▸ Given information:
================================

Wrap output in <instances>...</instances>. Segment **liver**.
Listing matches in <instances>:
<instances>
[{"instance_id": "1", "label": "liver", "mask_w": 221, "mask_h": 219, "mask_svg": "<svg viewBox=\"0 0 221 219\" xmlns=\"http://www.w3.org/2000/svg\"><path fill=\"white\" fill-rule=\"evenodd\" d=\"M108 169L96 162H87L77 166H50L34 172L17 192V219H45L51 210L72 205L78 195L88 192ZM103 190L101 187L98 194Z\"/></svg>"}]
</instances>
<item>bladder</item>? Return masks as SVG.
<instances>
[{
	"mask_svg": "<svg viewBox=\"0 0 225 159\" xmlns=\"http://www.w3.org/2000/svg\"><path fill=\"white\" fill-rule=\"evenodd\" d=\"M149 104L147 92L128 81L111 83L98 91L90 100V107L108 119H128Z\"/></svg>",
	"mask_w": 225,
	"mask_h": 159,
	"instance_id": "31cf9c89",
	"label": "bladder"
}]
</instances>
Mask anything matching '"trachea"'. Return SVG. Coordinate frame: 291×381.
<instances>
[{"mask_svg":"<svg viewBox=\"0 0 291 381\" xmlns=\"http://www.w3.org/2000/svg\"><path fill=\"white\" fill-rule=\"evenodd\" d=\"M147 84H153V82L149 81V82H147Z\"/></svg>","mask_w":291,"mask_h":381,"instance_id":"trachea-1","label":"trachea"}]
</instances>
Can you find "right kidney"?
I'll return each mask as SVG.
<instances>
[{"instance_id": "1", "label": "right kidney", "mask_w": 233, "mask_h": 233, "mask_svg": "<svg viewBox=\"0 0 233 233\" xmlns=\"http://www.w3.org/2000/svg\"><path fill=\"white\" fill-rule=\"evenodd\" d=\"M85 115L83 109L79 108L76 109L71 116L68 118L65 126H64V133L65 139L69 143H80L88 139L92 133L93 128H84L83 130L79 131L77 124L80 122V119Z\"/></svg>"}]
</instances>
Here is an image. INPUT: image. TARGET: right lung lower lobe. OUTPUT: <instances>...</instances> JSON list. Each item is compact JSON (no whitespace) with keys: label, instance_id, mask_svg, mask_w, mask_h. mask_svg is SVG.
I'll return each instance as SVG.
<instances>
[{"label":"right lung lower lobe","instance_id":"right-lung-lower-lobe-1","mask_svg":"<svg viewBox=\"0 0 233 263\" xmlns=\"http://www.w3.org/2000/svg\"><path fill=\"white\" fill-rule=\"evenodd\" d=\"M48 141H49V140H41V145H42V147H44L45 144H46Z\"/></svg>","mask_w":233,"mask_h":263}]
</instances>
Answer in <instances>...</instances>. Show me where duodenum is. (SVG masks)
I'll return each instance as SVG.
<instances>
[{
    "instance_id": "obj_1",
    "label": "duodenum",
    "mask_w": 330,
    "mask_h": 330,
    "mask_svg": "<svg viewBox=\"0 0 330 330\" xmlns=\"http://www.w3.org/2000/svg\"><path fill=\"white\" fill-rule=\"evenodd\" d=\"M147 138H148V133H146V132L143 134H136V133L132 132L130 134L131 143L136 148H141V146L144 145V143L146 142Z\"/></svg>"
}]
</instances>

================================

▸ The exercise:
Return every line in the entries above that contains the string "lower". Case counts.

▸ Reply to the exercise:
Here is an image. INPUT: image. TARGET: right lung lower lobe. OUTPUT: <instances>...</instances> JSON list. Each item is compact JSON (no whitespace) with keys: label, instance_id, mask_svg, mask_w, mask_h. mask_svg is SVG.
[{"label":"right lung lower lobe","instance_id":"right-lung-lower-lobe-1","mask_svg":"<svg viewBox=\"0 0 233 263\" xmlns=\"http://www.w3.org/2000/svg\"><path fill=\"white\" fill-rule=\"evenodd\" d=\"M48 141H49V140H41V145H42V147H44L45 144H46Z\"/></svg>","mask_w":233,"mask_h":263}]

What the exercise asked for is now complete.